Another Nahmad picture included an early Pablo Picasso still life of flowers which the family had bought back in 1988 for £880,000. They tried to sell it in November 2011 with a $3.5 million estimate, but it went unsold. Now, estimated at a reduced £1.6 million to £2.4 million ($2-3 million) it was one of three lots withdrawn from the sale, presumably due to lack of pre-sale interest.
Coming from the Museum of Modern Art in New York’s collection was an early fauvist painting of a reclining woman in 1906 by the German Expressionist Ernst Ludwig Kirchner. Uncharacteristic, perhaps, but historically interesting, it sold to a Citibank art advisor for a top estimate £3.8 million ($5 million).
In the surrealist section of the sale, Magritte may have been the dominant figure with a Janus-like composition of a Native American and his wife, Georgette, which sold on the high estimate to a US collector for £5.3 million ($7 million). But the star of the night was Francis Picabia’s Atrata (1929), a zany painting from the artist’s transparencies series which he made in the 1920s and ’30s, so named because of the transparent layers in which he executed the paintings that predominantly feature attractive women with beseeching eyes.
The painting had been with the same family since it was bought in Paris in 1974 for 108,000 Francs (£10,800) and attracted seven bidders, many from Asia, before selling to Sotheby’s Ollie Barker of the contemporary art department for a double estimate £3.7 million ($4.9 million). It was also a record for a Picabia transparency painting.
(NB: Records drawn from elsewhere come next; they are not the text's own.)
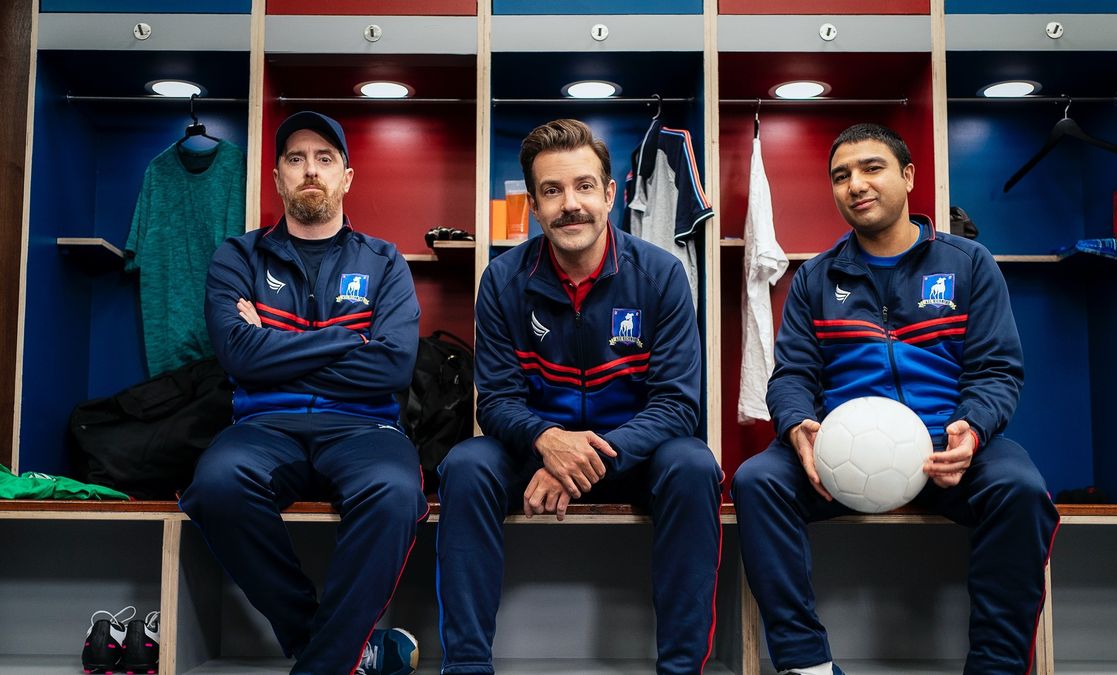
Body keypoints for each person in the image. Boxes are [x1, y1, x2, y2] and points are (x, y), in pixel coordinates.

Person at [732, 123, 1060, 675]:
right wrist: (798, 427)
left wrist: (972, 429)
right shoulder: (816, 277)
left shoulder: (968, 263)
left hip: (946, 449)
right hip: (843, 455)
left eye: (871, 168)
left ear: (908, 177)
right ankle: (805, 664)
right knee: (756, 481)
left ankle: (995, 666)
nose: (856, 184)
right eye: (841, 176)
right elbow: (790, 377)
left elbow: (997, 370)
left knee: (1022, 490)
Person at [435, 119, 723, 675]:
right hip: (536, 453)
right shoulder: (501, 280)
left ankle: (684, 669)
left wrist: (582, 458)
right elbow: (494, 400)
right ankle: (466, 667)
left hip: (634, 454)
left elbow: (678, 404)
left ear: (610, 195)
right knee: (466, 465)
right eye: (552, 191)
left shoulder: (661, 275)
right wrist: (548, 442)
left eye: (585, 187)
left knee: (694, 465)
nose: (571, 205)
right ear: (534, 208)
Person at [180, 111, 425, 675]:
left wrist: (274, 346)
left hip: (365, 429)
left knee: (394, 492)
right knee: (216, 485)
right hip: (264, 428)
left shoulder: (384, 261)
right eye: (295, 159)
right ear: (276, 179)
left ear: (347, 177)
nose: (310, 171)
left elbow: (392, 367)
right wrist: (346, 339)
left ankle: (321, 664)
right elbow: (237, 357)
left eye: (324, 159)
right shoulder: (237, 258)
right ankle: (333, 649)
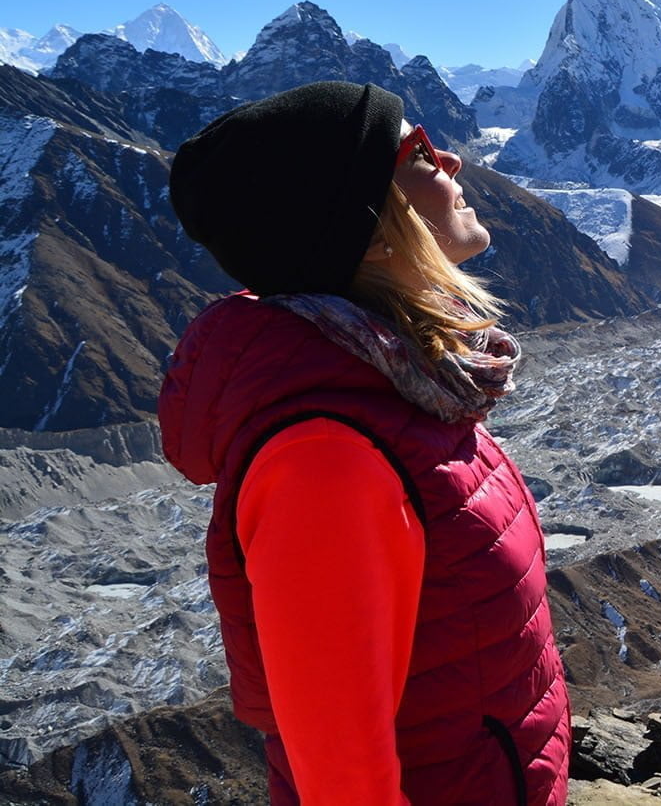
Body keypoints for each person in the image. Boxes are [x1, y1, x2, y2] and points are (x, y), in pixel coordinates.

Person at [158, 81, 570, 804]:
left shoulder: (403, 385)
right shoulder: (326, 459)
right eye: (415, 149)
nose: (452, 159)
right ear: (372, 229)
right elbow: (345, 784)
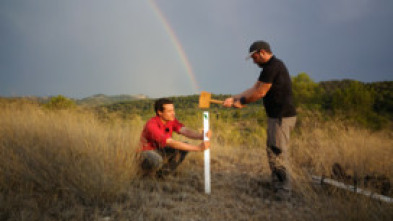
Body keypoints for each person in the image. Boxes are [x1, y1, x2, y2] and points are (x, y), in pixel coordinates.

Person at [223, 40, 297, 199]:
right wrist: (233, 98)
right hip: (276, 118)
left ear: (262, 52)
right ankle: (277, 184)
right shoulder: (269, 67)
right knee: (272, 151)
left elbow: (260, 93)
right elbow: (253, 89)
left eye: (254, 57)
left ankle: (283, 192)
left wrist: (242, 103)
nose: (254, 61)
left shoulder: (273, 67)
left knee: (277, 153)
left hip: (281, 118)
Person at [139, 98, 211, 178]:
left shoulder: (171, 120)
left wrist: (201, 136)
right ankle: (144, 176)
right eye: (169, 111)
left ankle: (162, 175)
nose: (173, 113)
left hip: (161, 149)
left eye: (173, 110)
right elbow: (171, 143)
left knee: (184, 147)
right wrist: (198, 148)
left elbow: (184, 131)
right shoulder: (151, 125)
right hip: (146, 152)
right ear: (159, 112)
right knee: (156, 160)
“Given the current political and economic uncertainty, the sale did extraordinarily well, due in part I think to the power of international collectors buying in dollars,” said Sotheby’s former co-chairman Melanie Clore, now of Clore Wyndham Fine Art. “In particular those from Asia and the US seemed very active.” And, in relation to the low value of the pound sterling, “some of the pre-sale estimates were enticing for those buyers in key international markets.”